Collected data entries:
= Beginning of Section =
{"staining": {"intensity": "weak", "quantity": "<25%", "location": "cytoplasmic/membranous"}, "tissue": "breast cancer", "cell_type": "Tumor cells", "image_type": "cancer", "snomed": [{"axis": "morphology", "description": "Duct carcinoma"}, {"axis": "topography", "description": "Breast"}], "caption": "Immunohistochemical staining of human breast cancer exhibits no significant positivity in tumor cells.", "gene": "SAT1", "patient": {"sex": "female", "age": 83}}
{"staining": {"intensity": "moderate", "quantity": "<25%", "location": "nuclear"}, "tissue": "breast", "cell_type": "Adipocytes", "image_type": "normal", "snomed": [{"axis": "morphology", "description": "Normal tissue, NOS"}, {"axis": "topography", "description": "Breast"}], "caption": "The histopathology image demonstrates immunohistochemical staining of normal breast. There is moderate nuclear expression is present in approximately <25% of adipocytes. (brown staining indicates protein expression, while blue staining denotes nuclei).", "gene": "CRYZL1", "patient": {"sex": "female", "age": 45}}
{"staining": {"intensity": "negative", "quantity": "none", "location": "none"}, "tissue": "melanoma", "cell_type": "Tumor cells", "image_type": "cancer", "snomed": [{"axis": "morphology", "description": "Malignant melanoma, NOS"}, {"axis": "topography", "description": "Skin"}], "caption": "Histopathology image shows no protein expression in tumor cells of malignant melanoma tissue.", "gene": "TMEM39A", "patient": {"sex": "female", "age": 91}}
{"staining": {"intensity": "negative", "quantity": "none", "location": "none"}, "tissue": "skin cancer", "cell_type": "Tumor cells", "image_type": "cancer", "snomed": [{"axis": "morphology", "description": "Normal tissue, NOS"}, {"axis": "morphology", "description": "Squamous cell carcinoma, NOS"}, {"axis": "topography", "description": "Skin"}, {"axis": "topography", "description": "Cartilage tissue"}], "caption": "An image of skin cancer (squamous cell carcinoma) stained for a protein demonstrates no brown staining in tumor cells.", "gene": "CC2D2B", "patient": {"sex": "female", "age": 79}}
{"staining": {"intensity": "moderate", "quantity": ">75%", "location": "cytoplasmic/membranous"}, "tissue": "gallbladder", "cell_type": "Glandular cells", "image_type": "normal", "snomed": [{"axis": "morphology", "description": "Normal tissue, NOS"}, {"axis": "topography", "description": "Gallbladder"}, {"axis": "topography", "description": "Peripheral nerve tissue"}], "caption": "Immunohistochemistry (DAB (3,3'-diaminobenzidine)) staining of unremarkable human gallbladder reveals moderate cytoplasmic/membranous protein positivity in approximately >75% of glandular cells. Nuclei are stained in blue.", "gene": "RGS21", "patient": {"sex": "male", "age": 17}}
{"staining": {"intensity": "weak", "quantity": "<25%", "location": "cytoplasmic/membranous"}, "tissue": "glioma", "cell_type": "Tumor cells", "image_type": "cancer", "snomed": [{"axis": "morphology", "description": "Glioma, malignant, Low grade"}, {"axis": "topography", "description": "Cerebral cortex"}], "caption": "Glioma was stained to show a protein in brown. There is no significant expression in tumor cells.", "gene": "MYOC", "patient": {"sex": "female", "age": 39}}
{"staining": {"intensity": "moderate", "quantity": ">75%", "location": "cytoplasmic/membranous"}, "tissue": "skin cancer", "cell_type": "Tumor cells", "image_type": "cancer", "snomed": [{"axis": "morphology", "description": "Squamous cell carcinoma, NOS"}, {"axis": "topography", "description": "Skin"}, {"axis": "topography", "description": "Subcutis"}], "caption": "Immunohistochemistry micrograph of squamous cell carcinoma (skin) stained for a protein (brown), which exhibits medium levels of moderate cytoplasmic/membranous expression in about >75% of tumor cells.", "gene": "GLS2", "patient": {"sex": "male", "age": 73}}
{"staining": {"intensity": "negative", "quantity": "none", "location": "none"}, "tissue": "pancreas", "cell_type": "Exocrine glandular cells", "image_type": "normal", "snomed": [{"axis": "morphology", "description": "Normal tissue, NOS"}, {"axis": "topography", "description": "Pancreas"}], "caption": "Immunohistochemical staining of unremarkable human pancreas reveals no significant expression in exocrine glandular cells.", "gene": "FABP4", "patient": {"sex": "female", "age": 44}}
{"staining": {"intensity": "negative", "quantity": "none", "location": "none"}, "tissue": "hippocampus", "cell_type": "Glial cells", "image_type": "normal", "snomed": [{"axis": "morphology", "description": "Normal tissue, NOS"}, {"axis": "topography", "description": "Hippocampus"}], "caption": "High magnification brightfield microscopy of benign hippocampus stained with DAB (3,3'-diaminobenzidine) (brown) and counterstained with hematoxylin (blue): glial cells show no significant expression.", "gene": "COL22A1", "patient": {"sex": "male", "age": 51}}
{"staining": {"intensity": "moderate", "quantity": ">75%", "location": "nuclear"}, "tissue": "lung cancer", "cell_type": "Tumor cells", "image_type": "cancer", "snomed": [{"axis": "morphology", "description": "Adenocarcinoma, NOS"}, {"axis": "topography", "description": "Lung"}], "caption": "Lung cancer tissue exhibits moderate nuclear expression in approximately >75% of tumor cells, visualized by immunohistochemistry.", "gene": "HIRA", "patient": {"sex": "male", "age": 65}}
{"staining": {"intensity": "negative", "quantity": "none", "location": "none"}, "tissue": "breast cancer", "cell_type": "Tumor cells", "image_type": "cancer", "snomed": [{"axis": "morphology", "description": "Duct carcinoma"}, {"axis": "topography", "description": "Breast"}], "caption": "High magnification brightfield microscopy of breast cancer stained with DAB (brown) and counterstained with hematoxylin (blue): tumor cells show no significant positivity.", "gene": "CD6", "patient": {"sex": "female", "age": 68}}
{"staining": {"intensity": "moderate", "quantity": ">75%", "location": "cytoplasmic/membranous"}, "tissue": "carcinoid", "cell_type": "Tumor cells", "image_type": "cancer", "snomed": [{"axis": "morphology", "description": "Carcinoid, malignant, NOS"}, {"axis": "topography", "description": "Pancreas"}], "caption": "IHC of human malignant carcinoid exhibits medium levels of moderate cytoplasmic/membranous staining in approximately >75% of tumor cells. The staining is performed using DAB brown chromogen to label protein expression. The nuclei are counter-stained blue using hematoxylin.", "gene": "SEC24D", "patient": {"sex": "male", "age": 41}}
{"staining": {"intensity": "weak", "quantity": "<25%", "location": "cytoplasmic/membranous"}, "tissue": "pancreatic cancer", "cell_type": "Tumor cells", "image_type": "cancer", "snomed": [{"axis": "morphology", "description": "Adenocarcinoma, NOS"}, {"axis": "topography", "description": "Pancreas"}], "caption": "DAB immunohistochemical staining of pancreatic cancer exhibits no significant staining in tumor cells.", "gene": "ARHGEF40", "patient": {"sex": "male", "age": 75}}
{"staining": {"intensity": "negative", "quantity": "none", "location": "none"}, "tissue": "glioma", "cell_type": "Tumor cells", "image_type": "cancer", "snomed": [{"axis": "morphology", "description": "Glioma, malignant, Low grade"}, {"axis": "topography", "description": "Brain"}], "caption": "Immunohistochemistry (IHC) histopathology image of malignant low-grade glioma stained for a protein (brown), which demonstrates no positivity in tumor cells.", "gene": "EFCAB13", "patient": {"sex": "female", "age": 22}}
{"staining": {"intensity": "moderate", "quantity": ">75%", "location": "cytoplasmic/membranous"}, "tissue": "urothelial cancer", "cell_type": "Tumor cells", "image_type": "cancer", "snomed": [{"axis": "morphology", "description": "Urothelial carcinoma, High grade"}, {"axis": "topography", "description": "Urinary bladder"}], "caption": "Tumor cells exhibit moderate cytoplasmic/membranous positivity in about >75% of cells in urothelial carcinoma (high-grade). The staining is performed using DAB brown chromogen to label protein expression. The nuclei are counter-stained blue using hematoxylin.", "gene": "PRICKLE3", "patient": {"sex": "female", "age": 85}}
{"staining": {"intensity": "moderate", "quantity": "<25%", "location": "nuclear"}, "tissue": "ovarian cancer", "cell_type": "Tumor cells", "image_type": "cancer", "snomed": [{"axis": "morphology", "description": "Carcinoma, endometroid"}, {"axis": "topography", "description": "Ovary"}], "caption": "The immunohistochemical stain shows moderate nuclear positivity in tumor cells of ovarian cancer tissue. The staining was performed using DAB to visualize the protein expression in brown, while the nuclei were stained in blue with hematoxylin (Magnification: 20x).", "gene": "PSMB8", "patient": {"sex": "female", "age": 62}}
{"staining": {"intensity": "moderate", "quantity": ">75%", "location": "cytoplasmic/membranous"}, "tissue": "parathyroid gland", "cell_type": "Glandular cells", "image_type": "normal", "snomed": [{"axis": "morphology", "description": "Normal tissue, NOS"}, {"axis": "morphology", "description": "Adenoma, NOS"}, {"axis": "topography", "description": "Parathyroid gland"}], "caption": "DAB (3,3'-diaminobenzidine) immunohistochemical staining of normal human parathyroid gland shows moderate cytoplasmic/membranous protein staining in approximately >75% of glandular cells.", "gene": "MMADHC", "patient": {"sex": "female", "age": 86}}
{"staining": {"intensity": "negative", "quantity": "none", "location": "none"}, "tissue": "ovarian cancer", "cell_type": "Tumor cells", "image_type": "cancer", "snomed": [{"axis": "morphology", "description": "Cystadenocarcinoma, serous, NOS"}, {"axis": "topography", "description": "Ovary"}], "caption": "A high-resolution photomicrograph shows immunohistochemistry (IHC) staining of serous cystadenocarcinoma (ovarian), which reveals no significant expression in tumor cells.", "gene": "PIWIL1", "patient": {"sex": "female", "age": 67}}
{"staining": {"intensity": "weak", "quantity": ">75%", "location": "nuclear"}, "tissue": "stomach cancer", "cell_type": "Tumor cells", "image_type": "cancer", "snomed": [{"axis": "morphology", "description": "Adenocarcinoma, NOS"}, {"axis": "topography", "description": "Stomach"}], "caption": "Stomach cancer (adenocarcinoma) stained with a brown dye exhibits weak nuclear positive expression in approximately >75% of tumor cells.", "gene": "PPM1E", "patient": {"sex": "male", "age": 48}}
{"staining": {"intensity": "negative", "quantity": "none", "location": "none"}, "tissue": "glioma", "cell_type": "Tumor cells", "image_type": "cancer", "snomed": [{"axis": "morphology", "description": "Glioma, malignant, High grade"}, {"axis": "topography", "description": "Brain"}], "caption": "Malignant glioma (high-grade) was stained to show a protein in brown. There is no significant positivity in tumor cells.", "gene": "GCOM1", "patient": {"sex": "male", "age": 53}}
= End of Section =
Exercise details:
Look through the data above. Copy every line with the string "squamous" in it.

Response below:
{"staining": {"intensity": "negative", "quantity": "none", "location": "none"}, "tissue": "skin cancer", "cell_type": "Tumor cells", "image_type": "cancer", "snomed": [{"axis": "morphology", "description": "Normal tissue, NOS"}, {"axis": "morphology", "description": "Squamous cell carcinoma, NOS"}, {"axis": "topography", "description": "Skin"}, {"axis": "topography", "description": "Cartilage tissue"}], "caption": "An image of skin cancer (squamous cell carcinoma) stained for a protein demonstrates no brown staining in tumor cells.", "gene": "CC2D2B", "patient": {"sex": "female", "age": 79}}
{"staining": {"intensity": "moderate", "quantity": ">75%", "location": "cytoplasmic/membranous"}, "tissue": "skin cancer", "cell_type": "Tumor cells", "image_type": "cancer", "snomed": [{"axis": "morphology", "description": "Squamous cell carcinoma, NOS"}, {"axis": "topography", "description": "Skin"}, {"axis": "topography", "description": "Subcutis"}], "caption": "Immunohistochemistry micrograph of squamous cell carcinoma (skin) stained for a protein (brown), which exhibits medium levels of moderate cytoplasmic/membranous expression in about >75% of tumor cells.", "gene": "GLS2", "patient": {"sex": "male", "age": 73}}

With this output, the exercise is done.